Важнейшими принципами демократии считаются и равноправие, и гарантированная защищенность прав и свобод человека.
Уже говорилось о том, что западные демократии с наибольшим успехом использовали раньше и активно
продолжают использовать права и свободы человека в политических интересах как мину замедленного действия
против других государств. С их помощью в своих собственных меркантильных интересах ими подрывается
целостность одних государств, уничтожаются другие, приводят в покорность третьи. И достигается это
довольно недемократическими методами. Об угрозе демократическим ценностям США говорят сами встревоженные
американцы и их друзья. Они задаются вопросом: "…не затмевает ли ее (американская) гегемонистская роль,
особенно после 11 сентября, внутренние демократические устои?.. не приведет ли вполне понятная острая
реакция США к пересмотру традиционного, очень тонкого баланса между индивидуальными свободами и
национальной безопасностью.12" Известный же американский политолог М.Паренти прямо подчеркивает: "При всех
строго секретных операциях, отмывания денег, торговле наркотиками и часто незаконном использовании
жестокости "государство национальной безопасности недалеко ушло от организаторов преступности".13
Безусловно, западные ученые и наши западники не выступают грубыми ниспровергателями государств,
демократий и суверенитетов. Но почему-то неоспоримый факт изменения композиции миропорядка и
трансформацию социально-политических систем в условиях глобализации, воспринимают как заявку на крах
государственного суверенитета и неизбежное появление мирового правительства во имя преодоления трагедии
разделенного мира и т.д.
Все это синтезируется в теоретическую посылку о необходимости в условиях глобализации проводить активную
"десуверенизацию" путем распространения демократии в интересах транснациональной солидарности.
Кому какое место в этой демократической солидарности отводится - секрета не делается. Об этом мы узнаем
из классификации государств мира сторонниками глобального лидерства США на развитые, догоняющие и
обреченные на отставание. При всем моем критическом отношении к содержанию хорошо написанных трудов
С.Г. Кара-Мурзы, должен согласиться с ним, когда он пишет, что "говорить о причинно-следственной связи
между рынком, демократией и правами человека стало просто неприлично после того, как мир пережил опыт
фашизма. Ведь фашизм - порождение именно капитализма и присущего ему общества, в ином обществе он
появиться не мог".
Предлагается, с одной стороны, отказаться от суверенитета как от рудиментарного остатка, нарушающего права
человека и ограничивающего его свободы. В то же время мы видим, как страны НАТО увеличивают пределы
действия своего суверенитета, во имя этого устраивают недемократический экспорт демократии в другие
страны. Но следовало бы помнить, что во взаимосвязанном мире не могут быть государства с "диффузным"
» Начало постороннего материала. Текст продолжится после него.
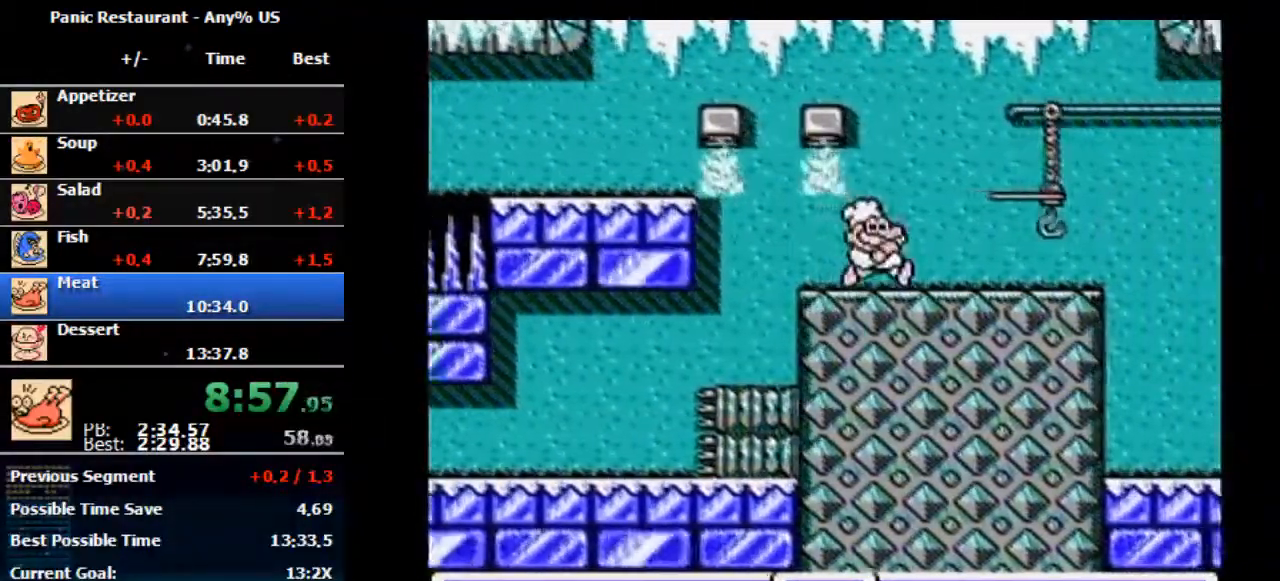
{"buttons": ["DPAD_RIGHT"], "events": []}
или "избыточным" суверенитетом. Безусловно, демократия и суверенитет - это взаимосвязанные понятия,
поэтому недопустимо использование демократии в недемократическом нарушении суверенитета других государств.
Вопрос о взаимосвязи демократии и суверенитета мы рассмотрели лишь для того, чтобы показать теоретическую
беспомощность и юридическую необоснованность использования демократии для покушения на суверенитет
государства. И еще, видимо, неверно и научно несамодостаточно утверждение о том, что "есть государства,
которым не нужен суверенитет и они этого не скрывают".14 Вряд ли найдутся такие государства
(даже Сан-Марино), которые стремились бы избавиться от суверенитета. В крайнем случае, в мировой практике
де-юре такой факт не известен. Не следует забывать юридическую природу суверенитета. Другое дело,
конечно, что есть государства, которые отстаивают свой суверенитет различными усилиями и способами.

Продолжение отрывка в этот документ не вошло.